Saturday, January 21, 2006

Blog Comments: A Few Naive Observations

How important is it for a newspaper to allow readers to leave comments on its web site? That's the unstated question underwriting the number-one current affair among web media critics, namely Washington Post executive editor Jim Brady's recent decision to suspend comments to one of the paper's blogs after a flood of "profanity and hate speech." Most of the harsh rhetoric was directed against ombudswoman Deborah Howell, who on Sunday made the following factually-challenged statement in a piece defending the reporters who'd broken the Abramoff scandal:
Schmidt quickly found that Abramoff was getting 10 to 20 times as much from Indian tribes as they had paid other lobbyists. And he had made substantial campaign contributions to both major parties.
According to Brady, this misrepresentation set off a firestorm of profane ad-hominem attacks from angry liberals in post.blog's comments section, which was eventually closed at 4:15 pm on Thursday, Jan. 19. Last night editors restored "some previously posted comments" to the offending blog post, but new comments are still shuttered.

Jay Rosen offers the definitive take on this controversy, incorporating a brief summary of events leading to the shutdown, an informative Q&A session with Brady, his own typically incisive analysis, and reactions from interested parties. Rosen and the other old-media experts try to play it nice and detached with the liberal bloggers, but Steve Gilliard's, Atrios', and Jane Hamsher's rage at Brady's decision can barely be contained. The gist of their complaint is that the Washington Post is unresponsive to and uninterested in reader criticism, a charge that ignores the paper's pioneering leadership among national news dailies in integrating public feedback into its online presence (cf. its chat sessions, Technorati links, and the fact that its other blogs still allow comments).

All the bandwidth spent debating this affair prompted the question that leads off this post: what's the big deal? The Washington Post is the only national newspaper that offers readers the opportunity to make public comments on its content—is this a right or a privilege? Rosen contends that silencing 'partisans' is bad for business; Brady answers that his concern is tone rather than tendentiousness per se. Brady makes a valid point: the Post should in theory be able to apply the same content standards to its comment areas as it does to letters to the editor. I say 'in theory' because the same technology that makes it easier and more attractive for readers to post comments online than write letters to the editor also makes policing the former more difficult than the latter. One of the more common observations made about this whole situation is that rhetorical civility on the Web is a typical casualty of high site visibility combined with perceived anonymity, and that it was foolish of the Post's editors to expect genteel discourse to erupt spontaneously in a moderation-free environment. If so, perhaps it was a mistake (from the Post's perspective) to offer readers the opportunity to post unsupervised comments in the first place.

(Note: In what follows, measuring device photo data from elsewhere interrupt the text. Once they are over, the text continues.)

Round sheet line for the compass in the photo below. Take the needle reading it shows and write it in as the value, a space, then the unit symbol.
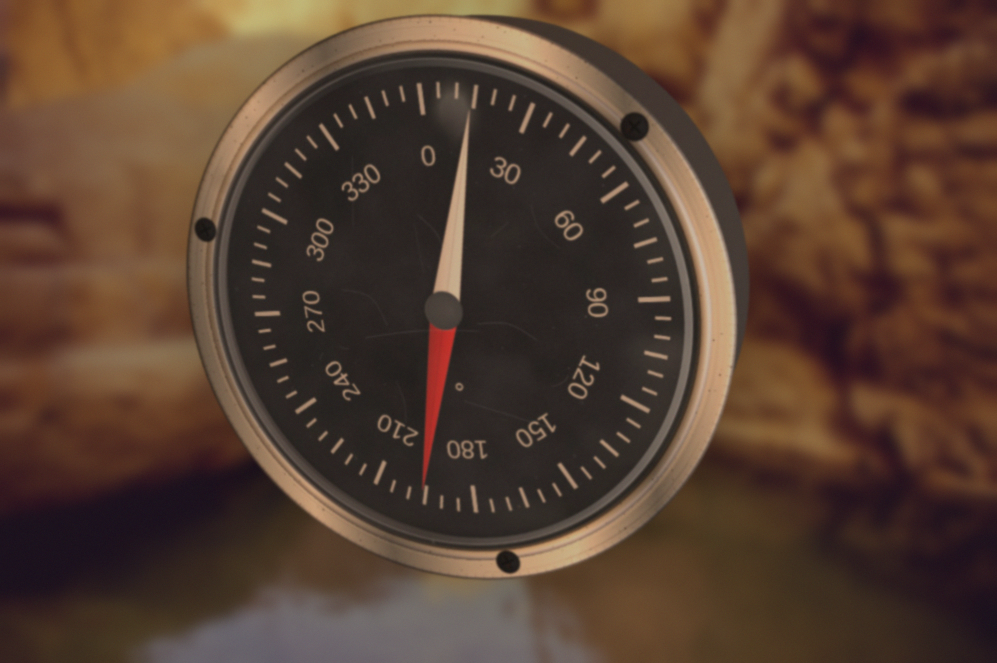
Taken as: 195 °
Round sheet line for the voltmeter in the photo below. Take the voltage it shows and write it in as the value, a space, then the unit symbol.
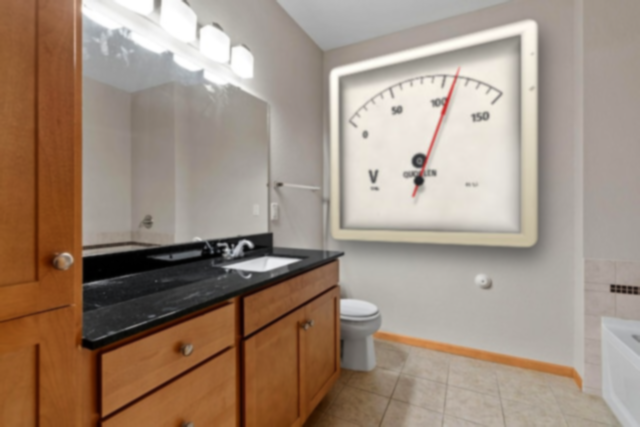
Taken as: 110 V
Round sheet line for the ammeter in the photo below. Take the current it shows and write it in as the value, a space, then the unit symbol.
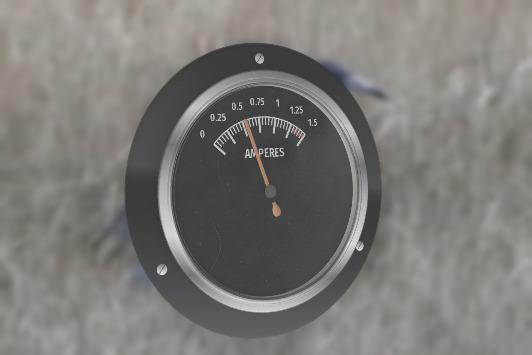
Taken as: 0.5 A
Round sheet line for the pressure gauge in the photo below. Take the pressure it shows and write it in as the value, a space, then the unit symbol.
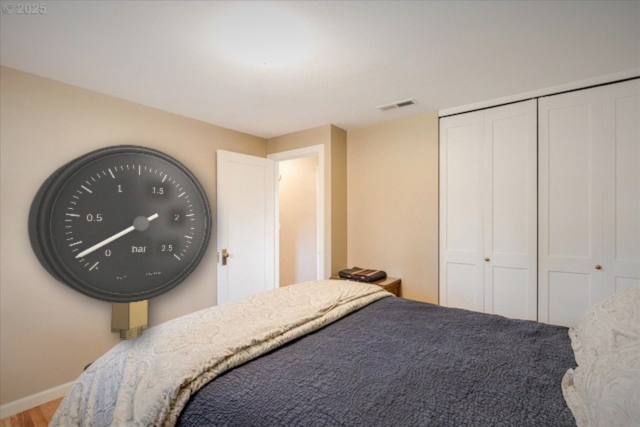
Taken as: 0.15 bar
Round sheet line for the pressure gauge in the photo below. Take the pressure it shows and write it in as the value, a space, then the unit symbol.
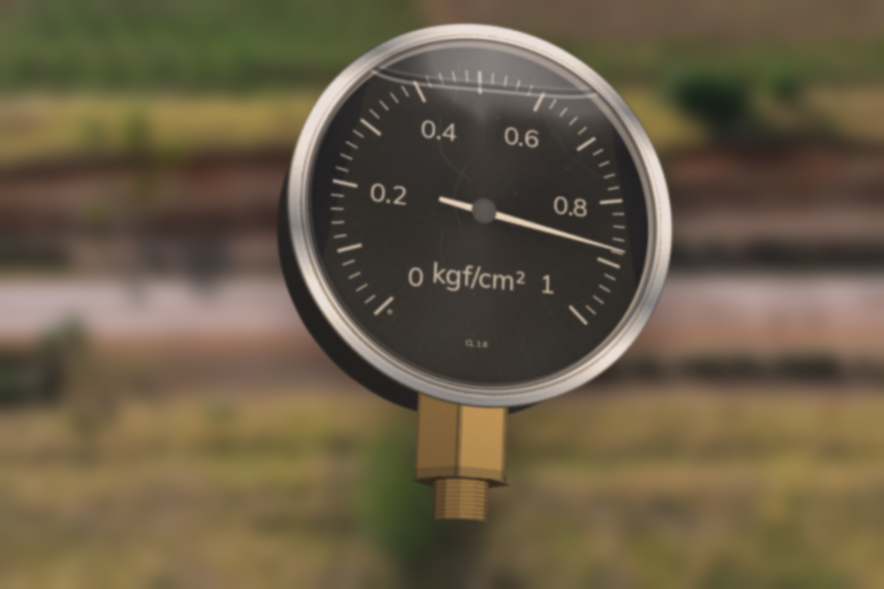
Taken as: 0.88 kg/cm²
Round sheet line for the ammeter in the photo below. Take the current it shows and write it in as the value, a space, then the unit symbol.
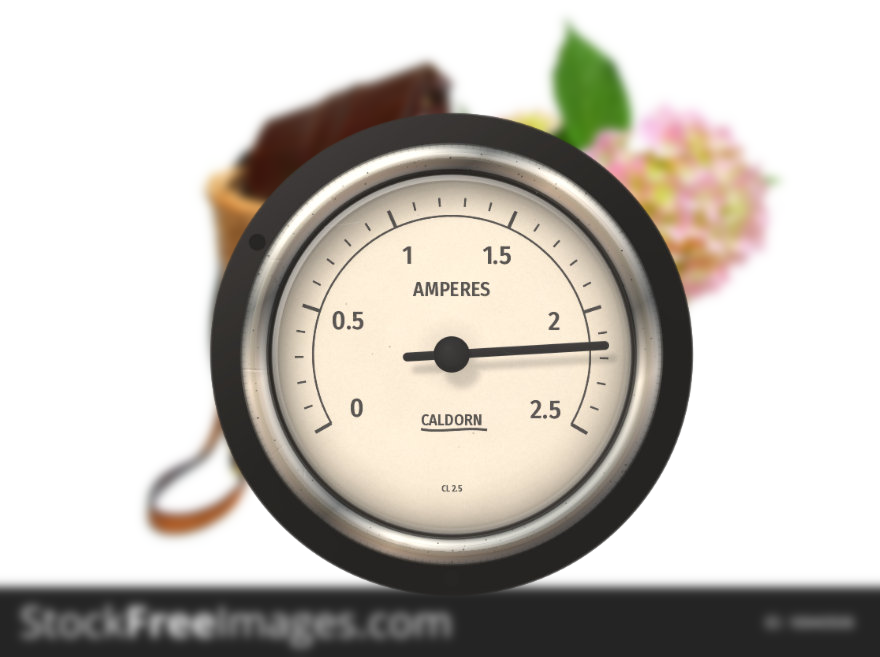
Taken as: 2.15 A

Steve Gilliard says moderators aren't necessary to keep comment areas clean, citing Slashdot and the Daily Kos as examples. But both are apples to the Post's orange: Slashdot doesn't generally cover politics and DKos's members all share the same underlying value system. It seems likely that due to lack of agreement over what constitutes news "objectivity," living moderators would probably be necessary to enforce the Post's brand of politeness/relevance. The problem wouldn't stop there, though: overzealous readers would continue bickering over the definition of "relevant commentary" and skirting the limits of good taste.

Despite all the foregoing concerns, it may yet be that offering readers the opportunity to respond publicly to the Post's stories on the Post's web site is a compelling public interest that takes precedence over the staff's interest in not seeing their site sullied by libel and profanity. In my view, this has not been conclusively shown. Much as I hate to agree with Glenn Reynolds, the blogosphere already churns out more daily news commentary than one person could possibly consume, and readers can still email comments to the appropriate Post employees and participate in live chat sessions.

I hasten to add that the ability to leave comments on newspaper web sites is a feature well worth pursuing, and I hope that the Post can find a way to make it work for its more contentious content. In fact, judicious moderation could (if we're lucky) help post.blog's comment threads develop a reputation for intelligent inter-ideological conversation, something the blogosphere sorely lacks today. But are comments necessary? Probably not. We got along perfectly well with our non-interactive newspapers before the Internet came along (much better, as it turns out), and it's easier now than ever for laypeople to get their media criticism heard. Taking reporters and editors to task when they err is still vitally important, but unwarranted vitriol from the fringes only cheapens the enterprise for all involved, regardless of what site it appears on.